● **WHAT THE TASK REQUIRES**
Write out everything in the records below, from the very start down to the line containing "Période idéale", keeping both ends and leaving out the pictures.

● **THE DATA**
____

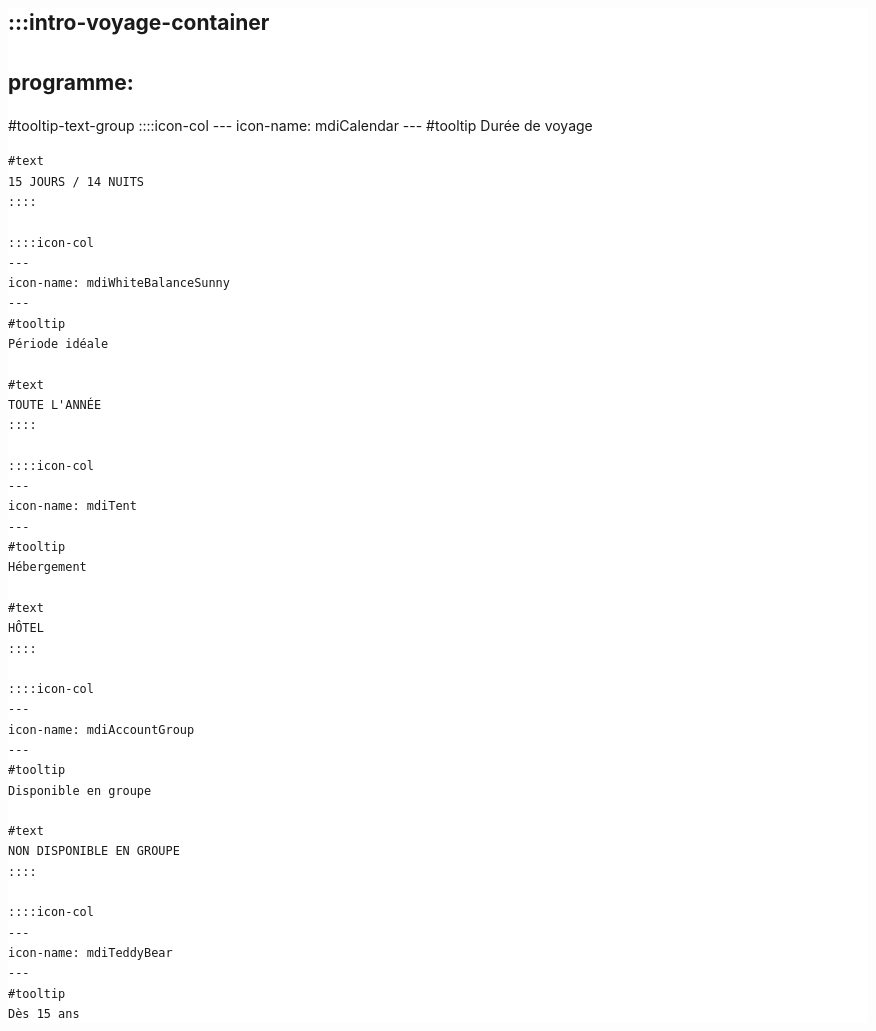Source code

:   :::intro-voyage-container
  ---
  programme: 
  ---

  #tooltip-text-group
    ::::icon-col
    ---
    icon-name: mdiCalendar
    ---
    #tooltip
    Durée de voyage

    #text
    15 JOURS / 14 NUITS
    ::::

    ::::icon-col
    ---
    icon-name: mdiWhiteBalanceSunny
    ---
    #tooltip
    Période idéale

    #text
    TOUTE L'ANNÉE
    ::::

    ::::icon-col
    ---
    icon-name: mdiTent
    ---
    #tooltip
    Hébergement

    #text
    HÔTEL
    ::::

    ::::icon-col
    ---
    icon-name: mdiAccountGroup
    ---
    #tooltip
    Disponible en groupe

    #text
    NON DISPONIBLE EN GROUPE
    ::::

    ::::icon-col
    ---
    icon-name: mdiTeddyBear
    ---
    #tooltip
    Dès 15 ans
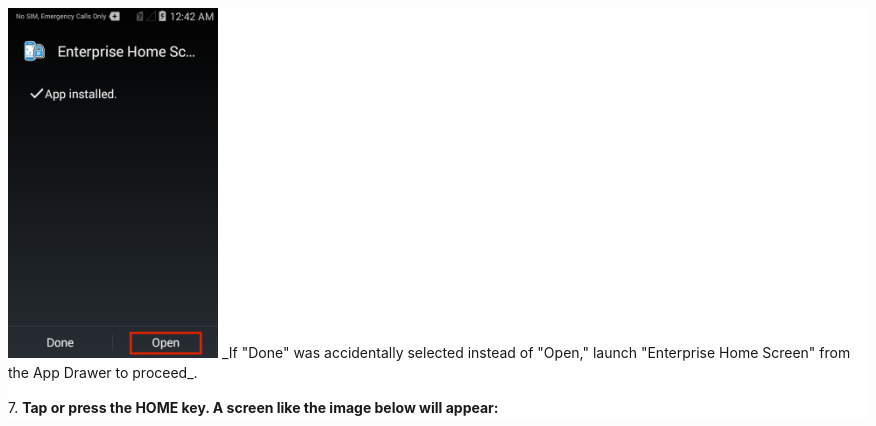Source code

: <img alt="" style="height:350px" src="ehs_installed.png"/>
_If "Done" was accidentally selected instead of "Open," launch "Enterprise Home Screen" from the App Drawer to proceed_.

&#55;. <b>Tap or press the HOME key. A screen like the image below will appear: </b> 
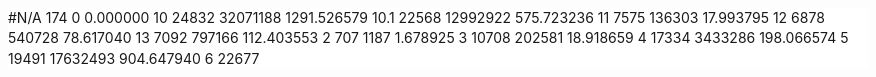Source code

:   </tr>
  <tr>
   <td style="text-align:left;"> #N/A </td>
   <td style="text-align:right;"> 174 </td>
   <td style="text-align:right;"> 0 </td>
   <td style="text-align:right;"> 0.000000 </td>
  </tr>
  <tr>
   <td style="text-align:left;"> 10 </td>
   <td style="text-align:right;"> 24832 </td>
   <td style="text-align:right;"> 32071188 </td>
   <td style="text-align:right;"> 1291.526579 </td>
  </tr>
  <tr>
   <td style="text-align:left;"> 10.1 </td>
   <td style="text-align:right;"> 22568 </td>
   <td style="text-align:right;"> 12992922 </td>
   <td style="text-align:right;"> 575.723236 </td>
  </tr>
  <tr>
   <td style="text-align:left;"> 11 </td>
   <td style="text-align:right;"> 7575 </td>
   <td style="text-align:right;"> 136303 </td>
   <td style="text-align:right;"> 17.993795 </td>
  </tr>
  <tr>
   <td style="text-align:left;"> 12 </td>
   <td style="text-align:right;"> 6878 </td>
   <td style="text-align:right;"> 540728 </td>
   <td style="text-align:right;"> 78.617040 </td>
  </tr>
  <tr>
   <td style="text-align:left;"> 13 </td>
   <td style="text-align:right;"> 7092 </td>
   <td style="text-align:right;"> 797166 </td>
   <td style="text-align:right;"> 112.403553 </td>
  </tr>
  <tr>
   <td style="text-align:left;"> 2 </td>
   <td style="text-align:right;"> 707 </td>
   <td style="text-align:right;"> 1187 </td>
   <td style="text-align:right;"> 1.678925 </td>
  </tr>
  <tr>
   <td style="text-align:left;"> 3 </td>
   <td style="text-align:right;"> 10708 </td>
   <td style="text-align:right;"> 202581 </td>
   <td style="text-align:right;"> 18.918659 </td>
  </tr>
  <tr>
   <td style="text-align:left;"> 4 </td>
   <td style="text-align:right;"> 17334 </td>
   <td style="text-align:right;"> 3433286 </td>
   <td style="text-align:right;"> 198.066574 </td>
  </tr>
  <tr>
   <td style="text-align:left;"> 5 </td>
   <td style="text-align:right;"> 19491 </td>
   <td style="text-align:right;"> 17632493 </td>
   <td style="text-align:right;"> 904.647940 </td>
  </tr>
  <tr>
   <td style="text-align:left;"> 6 </td>
   <td style="text-align:right;"> 22677 </td>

____

● **ANSWER AREA**
Source code

:   :::intro-voyage-container
  ---
  programme: 
  ---

  #tooltip-text-group
    ::::icon-col
    ---
    icon-name: mdiCalendar
    ---
    #tooltip
    Durée de voyage

    #text
    15 JOURS / 14 NUITS
    ::::

    ::::icon-col
    ---
    icon-name: mdiWhiteBalanceSunny
    ---
    #tooltip
    Période idéale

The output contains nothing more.